THE DATA:

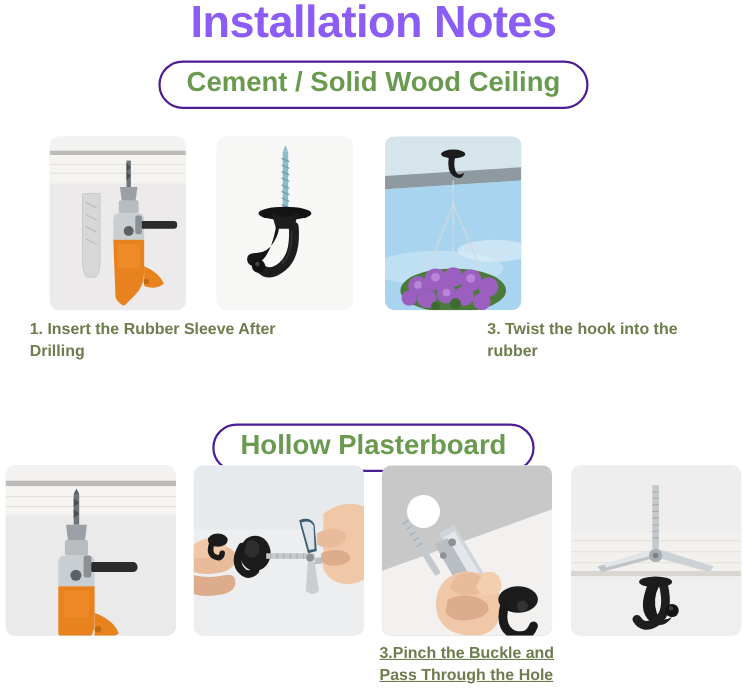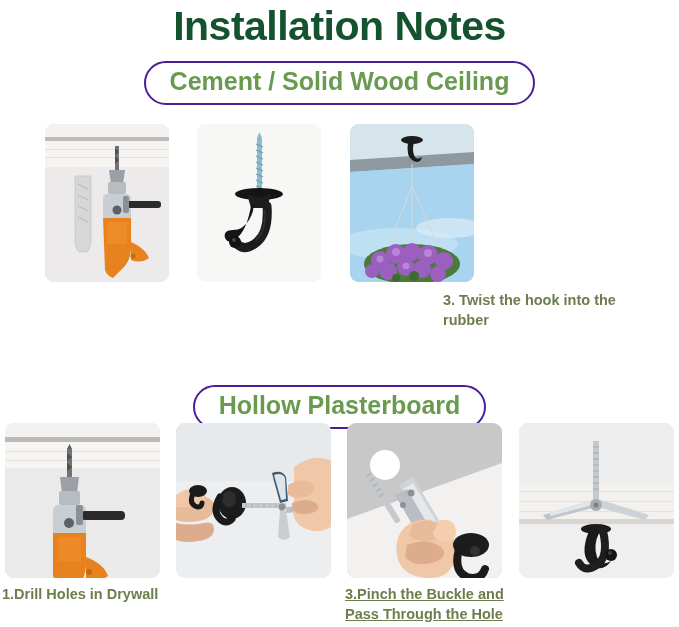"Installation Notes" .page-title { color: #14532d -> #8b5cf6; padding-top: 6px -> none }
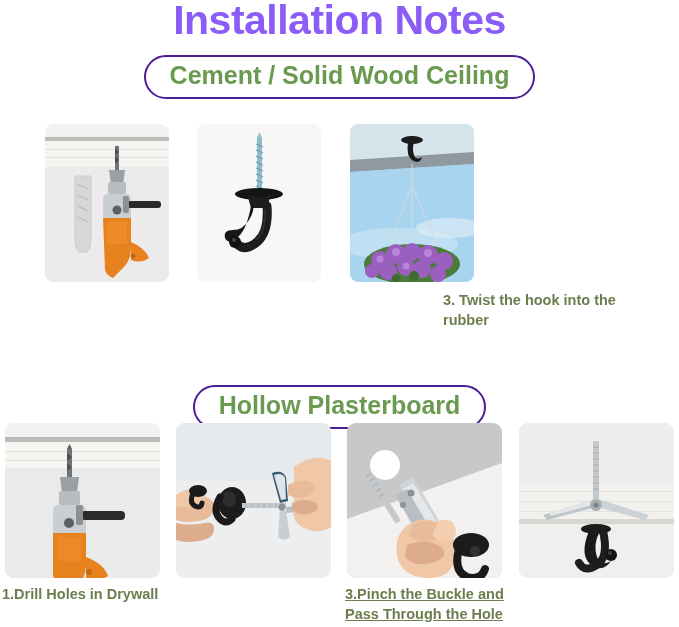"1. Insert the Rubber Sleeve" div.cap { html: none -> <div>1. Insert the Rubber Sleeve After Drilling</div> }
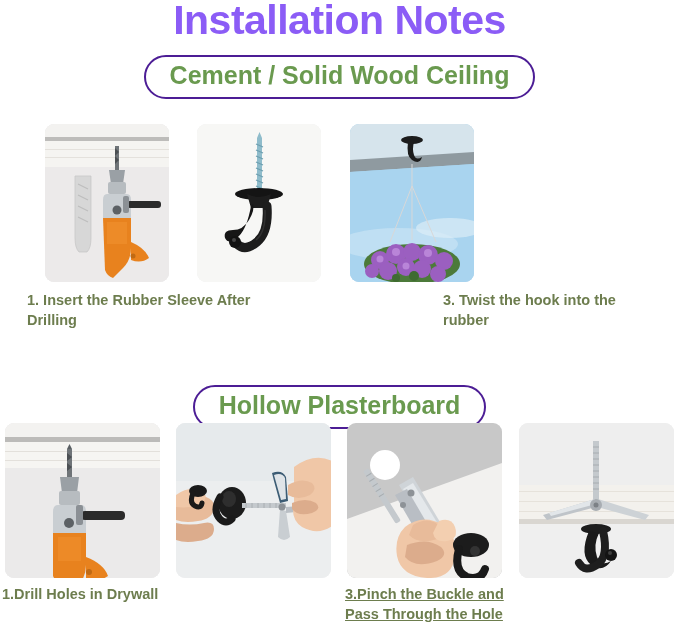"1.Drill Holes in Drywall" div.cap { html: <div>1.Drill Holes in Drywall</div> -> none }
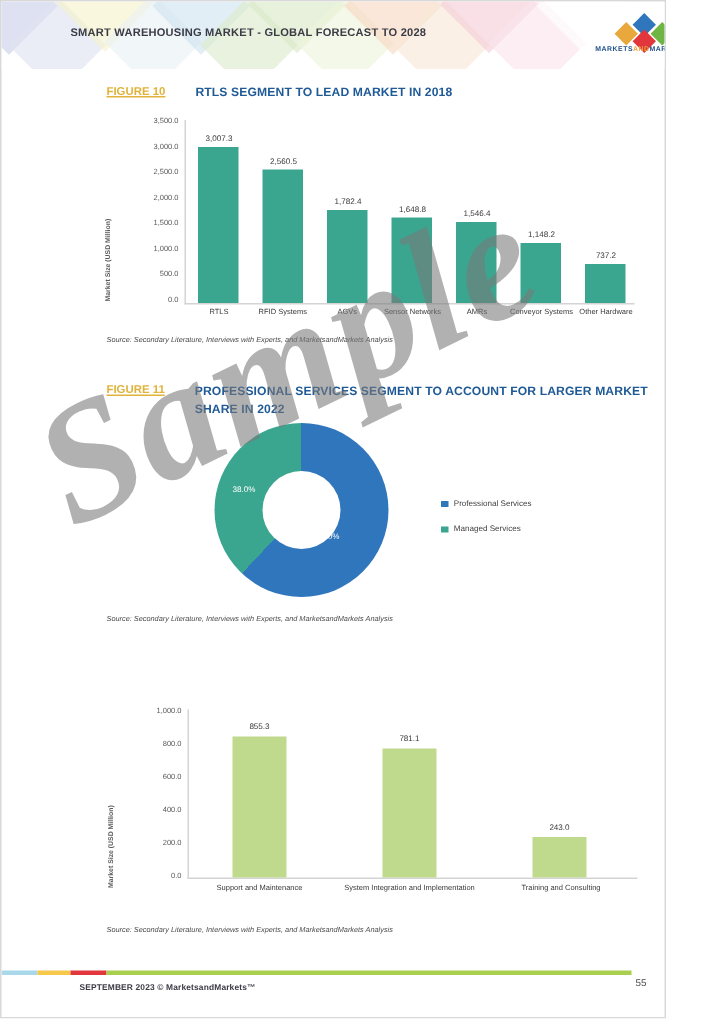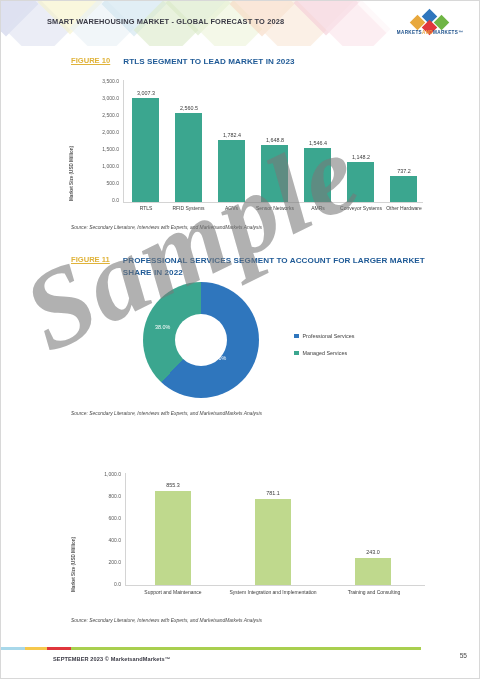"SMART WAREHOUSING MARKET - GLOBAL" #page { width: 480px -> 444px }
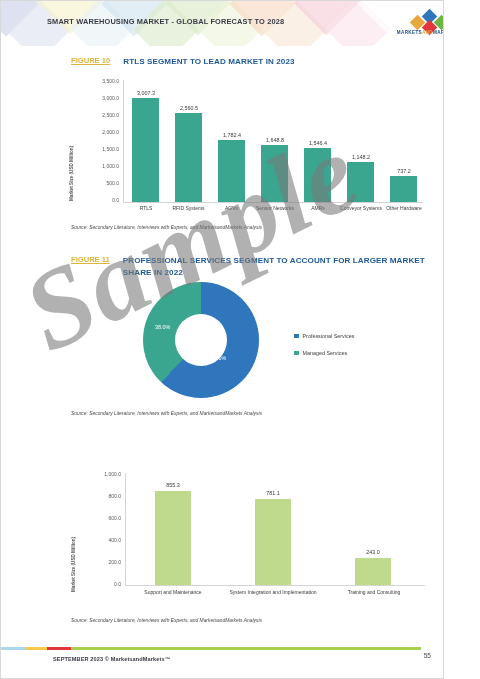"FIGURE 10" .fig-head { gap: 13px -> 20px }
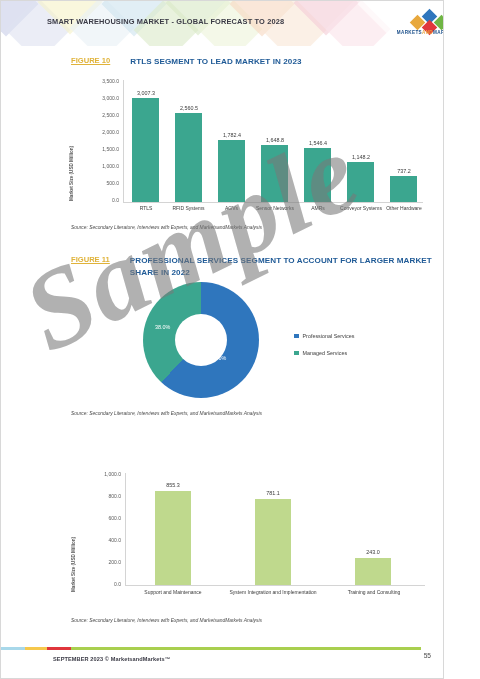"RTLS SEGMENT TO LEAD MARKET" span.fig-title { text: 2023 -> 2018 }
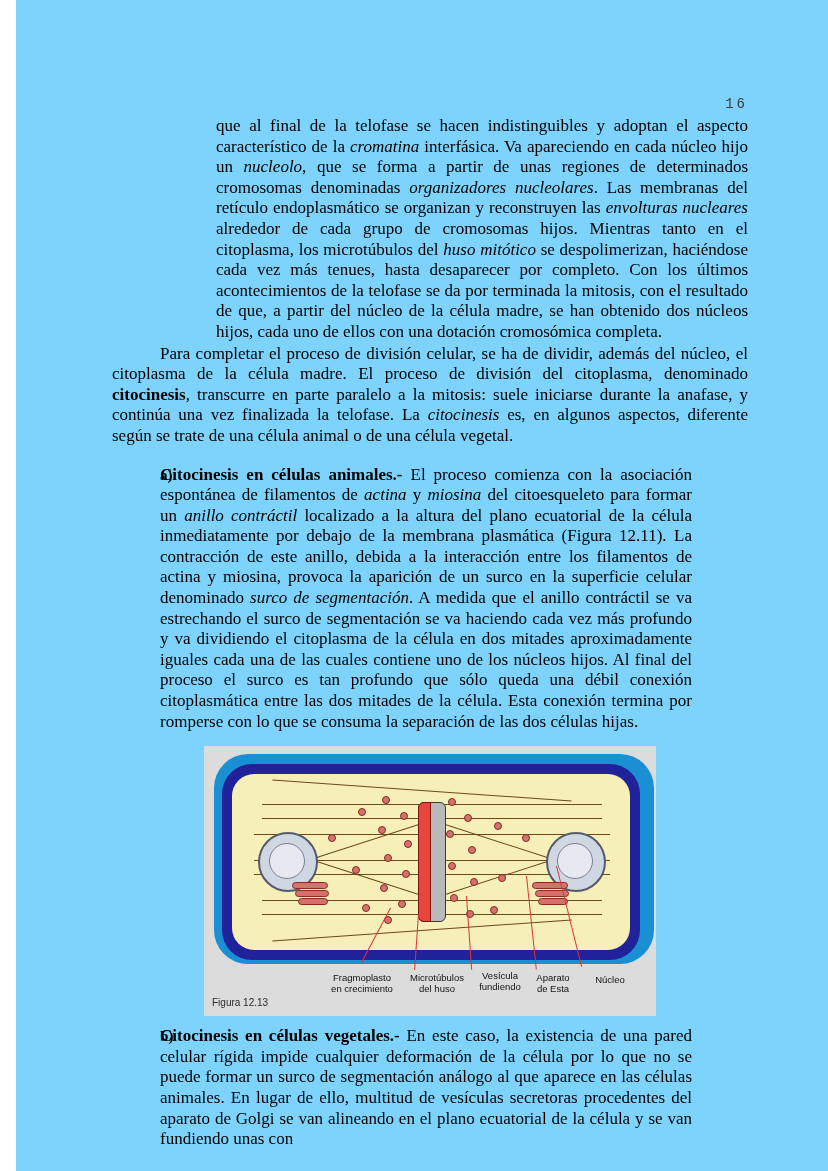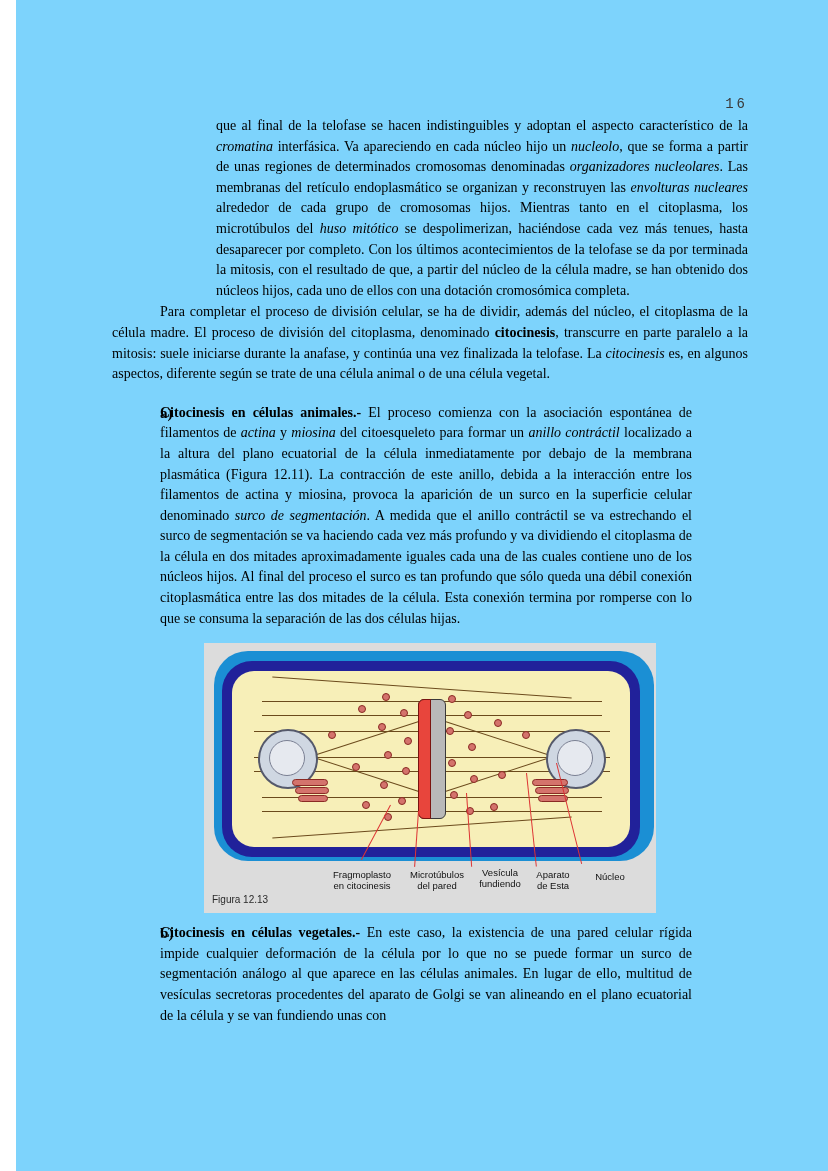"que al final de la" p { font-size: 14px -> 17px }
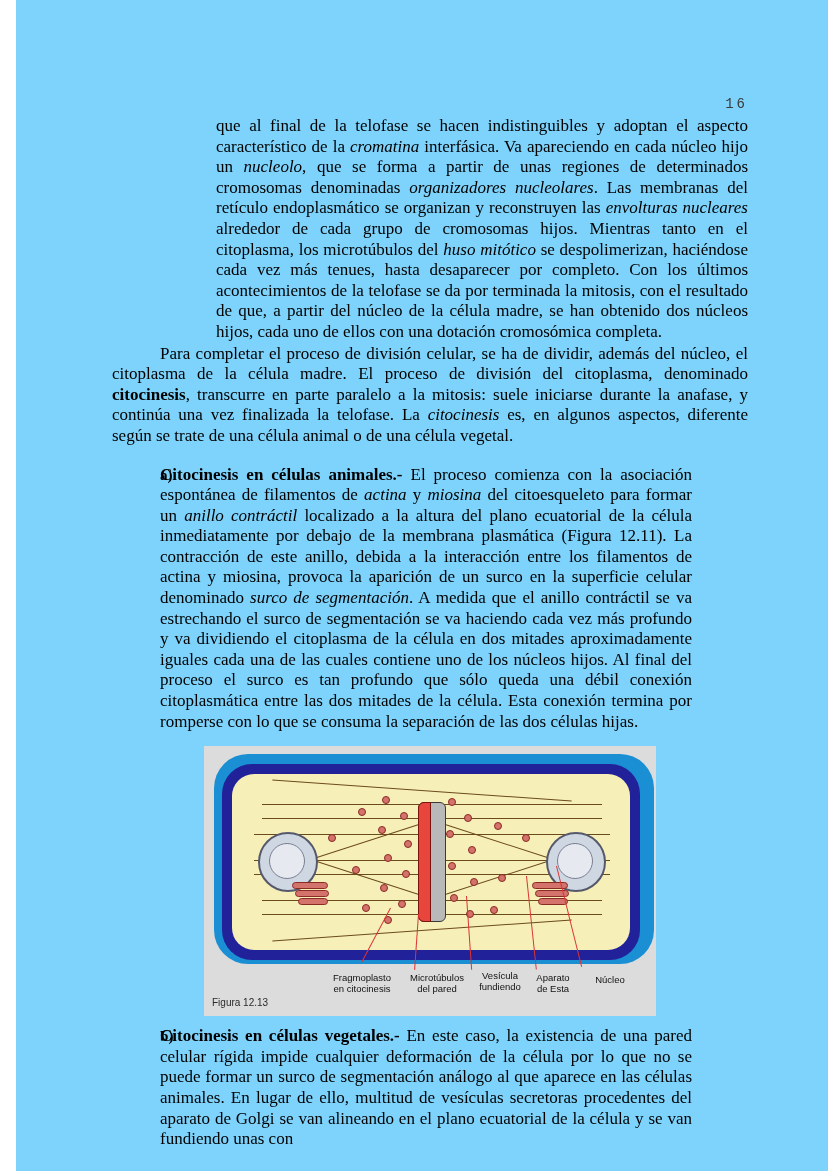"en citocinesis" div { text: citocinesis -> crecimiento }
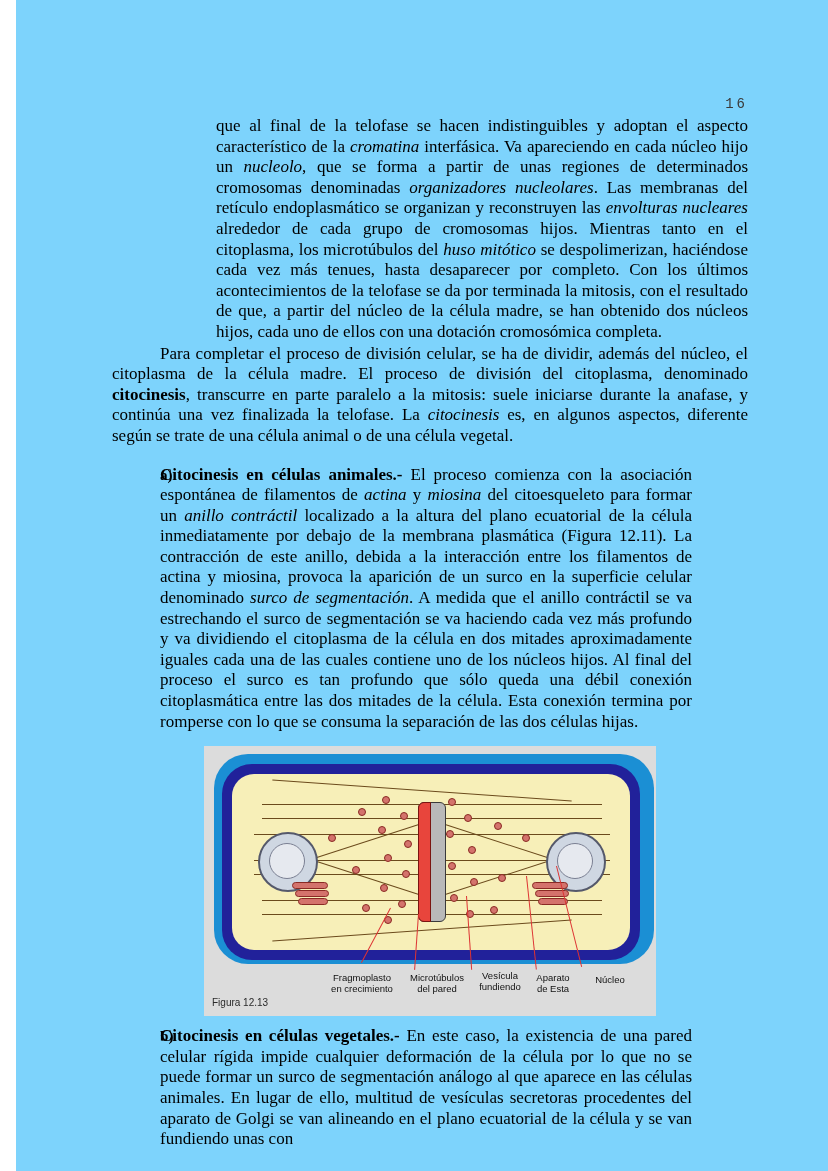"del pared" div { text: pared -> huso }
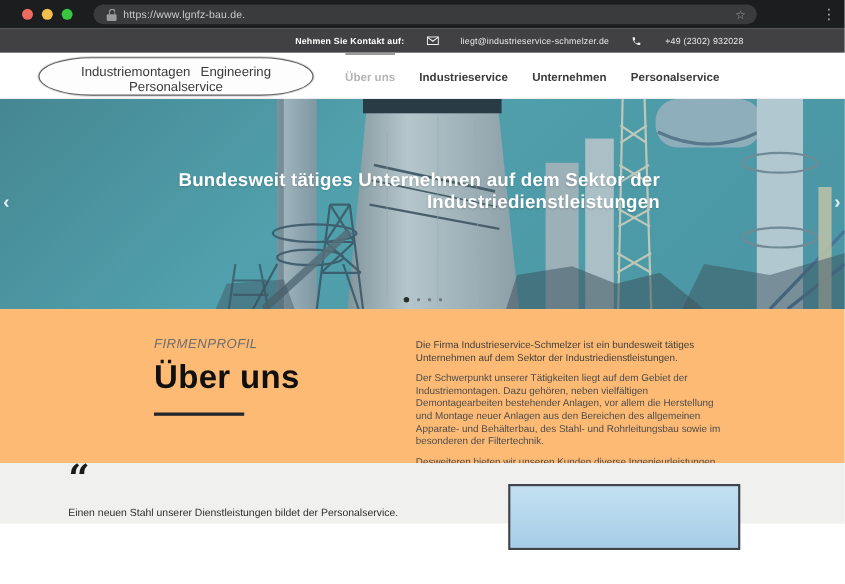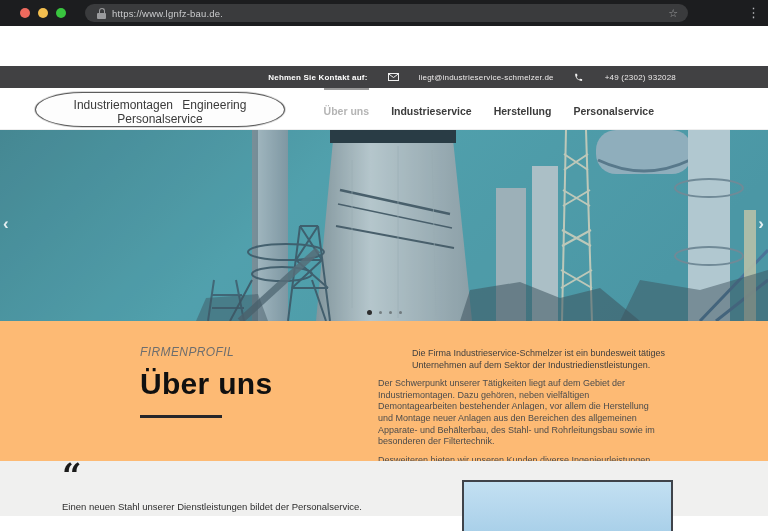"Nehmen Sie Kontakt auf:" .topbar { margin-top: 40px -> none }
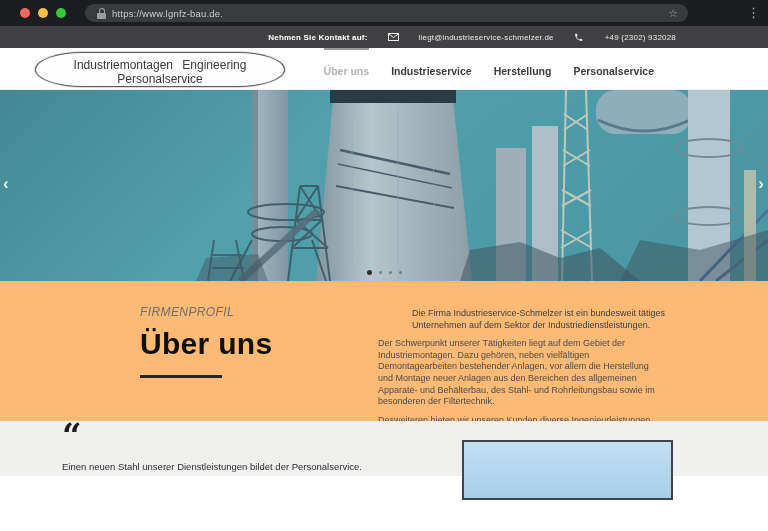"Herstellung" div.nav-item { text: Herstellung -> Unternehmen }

PROBLEM STATEMENT: What is needed is the full material, retyped unchanged, with no pictures in it.

PROBLEM SOLUTION:
"Installation Notes" .page-title { color: #14532d -> #8b5cf6; padding-top: 6px -> none }
"1. Insert the Rubber Sleeve" div.cap { html: none -> <div>1. Insert the Rubber Sleeve After Drilling</div> }
"1.Drill Holes in Drywall" div.cap { html: <div>1.Drill Holes in Drywall</div> -> none }
"SMART WAREHOUSING MARKET - GLOBAL" #page { width: 480px -> 444px }
"FIGURE 10" .fig-head { gap: 13px -> 20px }
"RTLS SEGMENT TO LEAD MARKET" span.fig-title { text: 2023 -> 2018 }
"que al final de la" p { font-size: 14px -> 17px }
"en citocinesis" div { text: citocinesis -> crecimiento }
"del pared" div { text: pared -> huso }
"Nehmen Sie Kontakt auf:" .topbar { margin-top: 40px -> none }
"Herstellung" div.nav-item { text: Herstellung -> Unternehmen }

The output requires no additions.